Random note: It would be much easier to thread through scap logs if each scap ... action generated a uniq id that was added to every log message.
+1000
@bd808: I apologize for my involvement in sending you down that rabbit hole. I am not sorry though, that you came back with a rabbit!

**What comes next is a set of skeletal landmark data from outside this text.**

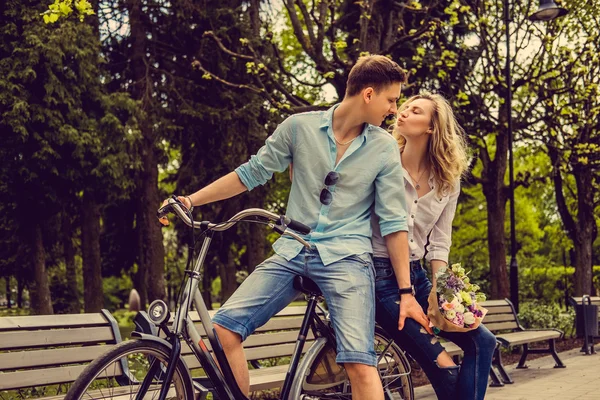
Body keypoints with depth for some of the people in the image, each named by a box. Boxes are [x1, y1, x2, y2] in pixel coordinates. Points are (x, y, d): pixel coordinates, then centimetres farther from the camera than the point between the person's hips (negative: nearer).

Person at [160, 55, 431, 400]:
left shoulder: (385, 147, 1)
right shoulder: (299, 127, 1)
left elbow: (393, 221, 2)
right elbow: (252, 173, 8)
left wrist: (406, 292, 0)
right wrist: (190, 200, 0)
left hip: (346, 258, -2)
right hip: (293, 253, 2)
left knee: (360, 364, -20)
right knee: (223, 328, -13)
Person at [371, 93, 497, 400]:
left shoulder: (447, 181, 5)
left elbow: (438, 244, 5)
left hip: (417, 276, 5)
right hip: (379, 275, -5)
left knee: (482, 341, -6)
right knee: (443, 367, -13)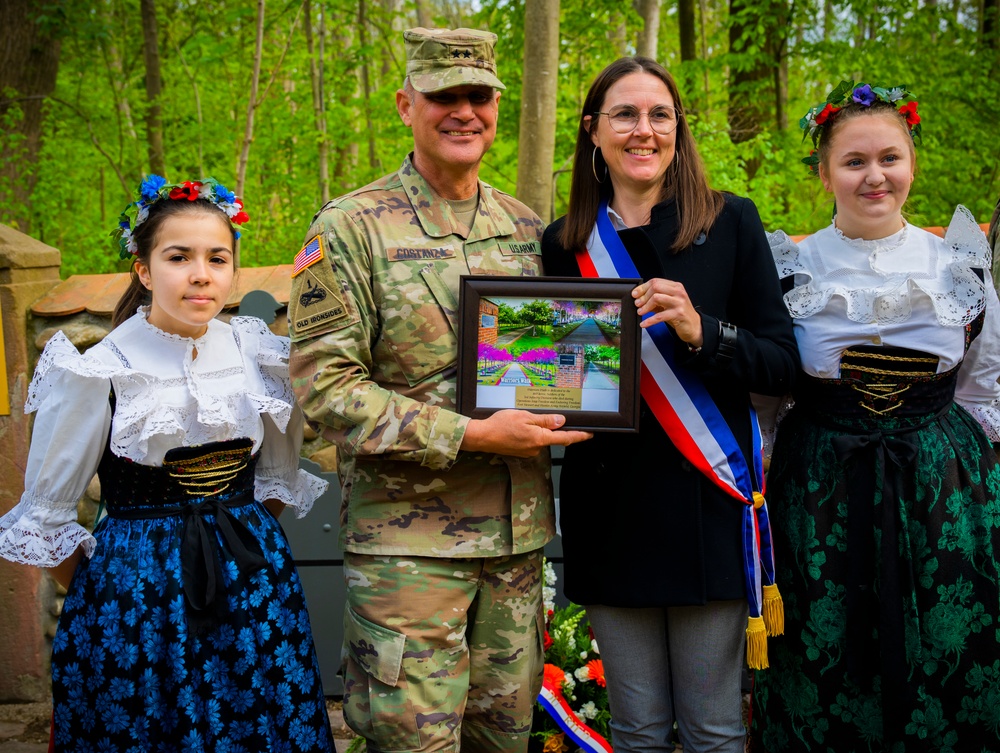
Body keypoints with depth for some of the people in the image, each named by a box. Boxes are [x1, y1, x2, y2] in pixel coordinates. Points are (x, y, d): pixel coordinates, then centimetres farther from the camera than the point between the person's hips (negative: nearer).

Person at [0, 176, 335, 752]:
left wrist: (248, 549, 9)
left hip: (254, 581, 4)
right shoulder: (100, 373, -10)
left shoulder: (260, 356, 2)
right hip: (135, 590, -3)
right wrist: (96, 596, 1)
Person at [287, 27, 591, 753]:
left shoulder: (527, 228, 11)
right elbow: (326, 386, -13)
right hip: (407, 542, -5)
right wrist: (470, 435, -19)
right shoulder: (350, 229, -6)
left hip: (519, 535, 5)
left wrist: (559, 410, -3)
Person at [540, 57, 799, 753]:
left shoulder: (730, 222, 1)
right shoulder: (564, 243, 7)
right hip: (611, 509, 2)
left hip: (708, 506, -2)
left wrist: (702, 330, -18)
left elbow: (784, 364, -2)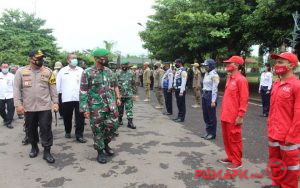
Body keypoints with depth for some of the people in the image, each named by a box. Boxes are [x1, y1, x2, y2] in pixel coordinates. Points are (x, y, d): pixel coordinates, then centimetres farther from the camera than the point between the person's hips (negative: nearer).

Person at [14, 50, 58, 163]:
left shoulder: (48, 71, 1)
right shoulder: (21, 71, 0)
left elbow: (53, 88, 3)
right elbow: (17, 89, 0)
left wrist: (55, 102, -1)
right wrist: (18, 104, -6)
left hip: (45, 107, -1)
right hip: (28, 107, 1)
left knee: (46, 129, 0)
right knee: (31, 129, 15)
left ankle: (47, 151, 10)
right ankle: (34, 147, 36)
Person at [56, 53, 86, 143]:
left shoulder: (81, 70, 6)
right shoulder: (63, 71, 5)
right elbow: (58, 84, 7)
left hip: (79, 98, 0)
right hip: (66, 98, 0)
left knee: (80, 118, -1)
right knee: (67, 117, 14)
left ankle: (79, 135, 7)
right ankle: (67, 132, 35)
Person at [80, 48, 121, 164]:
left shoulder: (109, 71, 8)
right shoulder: (87, 73, -9)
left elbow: (115, 85, 19)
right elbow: (83, 92, -10)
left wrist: (118, 97, 11)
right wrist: (85, 108, -13)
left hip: (111, 105, 5)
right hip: (96, 107, -5)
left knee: (113, 125, 7)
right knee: (98, 130, 5)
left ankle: (106, 144, 32)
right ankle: (100, 151, 23)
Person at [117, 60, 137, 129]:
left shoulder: (131, 74, 5)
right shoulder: (118, 74, -1)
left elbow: (134, 84, 7)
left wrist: (134, 94, 2)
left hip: (129, 95, 1)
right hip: (120, 95, -1)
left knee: (129, 109, -2)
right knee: (120, 109, 12)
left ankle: (130, 122, 0)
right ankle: (120, 119, 31)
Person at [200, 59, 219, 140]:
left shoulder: (214, 75, -13)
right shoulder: (206, 74, 13)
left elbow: (214, 88, -16)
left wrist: (213, 101, -18)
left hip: (211, 95, -8)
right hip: (204, 95, 8)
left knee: (211, 116, 1)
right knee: (205, 115, 13)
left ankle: (212, 133, 13)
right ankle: (208, 132, 26)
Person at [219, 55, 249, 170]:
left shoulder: (241, 79, -14)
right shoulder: (229, 78, 12)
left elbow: (244, 99, -17)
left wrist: (240, 116, -18)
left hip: (234, 116, -8)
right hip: (225, 115, 8)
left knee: (234, 139, 4)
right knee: (226, 138, 17)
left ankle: (237, 161, 18)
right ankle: (230, 157, 32)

Nicely done I must say.
@bd808 thank you for the masterful grepping! I was really confused about how this could have happened.
Closing this as invalid as scap did attempt to halt the deploy. The sliding scale for the error-rate calculation will continue to be a problem until MediaWiki deploy can rollback canaries to their previously deployed known-good state.
Oops. In my defense, when trying to deploy the first time, scap said mw1264 is down. I have pinged moritzm and he depooled it. I have tried to deploy again and it worked. I do not remember deploying the same thing three times, but I guess logs don't lie.
13:42 moritzm: depooled mw1264 (set to inactive), since the host is down (T164725)
https://wikitech.wikimedia.org/wiki/Server_Admin_Log#2017-05-08
https://wm-bot.wmflabs.org/logs/%23wikimedia-operations/20170508.txt
I guess I was so confused with mw1264 being down that I did not notice the log spam. I did deploy to mwdebug1002, so maybe that counts at the third deployment.